Entretanto, o encontro não teve o resultado esperado. O presidente Maduro afirmou que a situação não seria revertida a menos que obtivesse garantias mínimas de sua contraparte, enquanto o presidente Santos demandava respeito aos seus compatriotas por parte do país vizinho. Ambos os presidentes determinaram, ainda, o retorno dos respectivos embaixadores para consultas.
A deportação em massa de cidadãos colombianas e o êxodo dos que retornaram por decisão própria ao temer a expulsão ou a ação dos militares venezuelanos gerou crises humanitárias entre as cidades colombianas para as quais essa população se deslocou e que não estavam preparadas para atender suas demandas. Os cidadãos que chegavam não possuíam locais onde se estabelecer ou condições mínimas para sobreviver, demandando que o governo local destinasse recursos suficientes para amenizar a situação. Mesmo voluntários da Cruz Vermelha se deslocaram até as cidades de fronteira colombianas com o intuito de auxiliar os recém-chegados.
No começo de setembro de 2015 as chanceleres colombiana e venezuelana reuniram-se novamente, dada a não solução dos impasses e o prolongamento da crise entre os dois países, em uma reunião preparatória para um encontro subsequente entre os dois presidentes, momento em que foi buscada alternativas para a solução dos problemas ressaltados nessa fronteira sul-americana.
Tanto o segundo encontro entre as chanceleres quanto o encontro presidencial, que ocorreu ainda no fim de setembro de 2015, foram realizados com a presença dos presidentes do Uruguai, Tabaré Vazquez, enquanto Presidente Pró-Tempore da UNASUL, e do Equador, Rafael Correa, enquanto Presidente Pró-Tempore da CELAC.
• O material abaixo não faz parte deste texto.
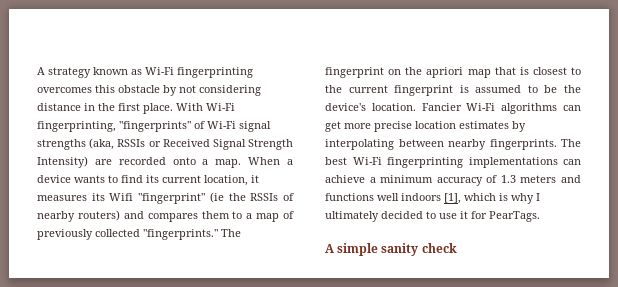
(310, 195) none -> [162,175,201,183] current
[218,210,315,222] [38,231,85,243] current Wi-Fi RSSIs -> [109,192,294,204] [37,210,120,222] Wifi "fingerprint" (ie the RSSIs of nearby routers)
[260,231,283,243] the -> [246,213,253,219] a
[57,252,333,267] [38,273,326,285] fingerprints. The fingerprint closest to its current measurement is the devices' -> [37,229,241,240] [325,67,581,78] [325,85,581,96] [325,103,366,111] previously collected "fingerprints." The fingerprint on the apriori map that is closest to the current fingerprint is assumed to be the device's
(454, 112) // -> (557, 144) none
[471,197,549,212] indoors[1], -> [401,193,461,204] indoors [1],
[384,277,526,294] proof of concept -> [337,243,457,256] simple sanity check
Ao final da reunião os presidentes, em um diálogo considerado construtivo por todas as partes, decidiram normalizar progressivamente as relações diplomáticas entre os países, investigar as denúncias levantadas por ambos e o retorno imediato de seus respectivos embaixadores aos seus postos. Ademais, no começo de outubros os ministros da defesa dos dois países reuniram-se em Santa Marta, na Colômbia, e acordaram que ambos países aumentarão a vigilância de suas forças armadas nos pontos de passagem informais das fronteiras para combater ao contrabando, além de definirem a criação do Centro Binacional de Luta Contra o Crime Organizado Transnacional (CEBCOT), assim como novos canais de comunicação entre as autoridades dos dois países, como parte dos esforços das duas nações na busca de normalizar suas relações.
Analistas internacionais condenaram o uso político-eleitoral que estava sendo feito da situação por políticos de ambas as partes, uma vez que a Venezuela terá eleições majoritárias ainda esse ano e a Colômbia terá eleições locais em 2016.
Apesar das controvérsias que se estabeleceram entre os atuais presidentes da Colômbia, Juan Manuel Santos, e da Venezuela, Nicolás Maduro, as duas nações mantém os esforços por suas soluções no menor tempo possível e minimizando suas consequências também pelo fato de ser a Venezuela parte importante, enquanto facilitadora, do atual processo de negociação entre o governo colombiano e sua mais antiga guerrilha, as FARC-EP. Processo esse que teve início em 2012, quando o presidente venezuelano ainda era Hugo Chávez, e que teve, desde o início de seu mandato, total apoio do atual mandatário do país vizinho, tanto em momentos de crises do próprio processo quanto em situações de tensão entre os líderes dos dois países.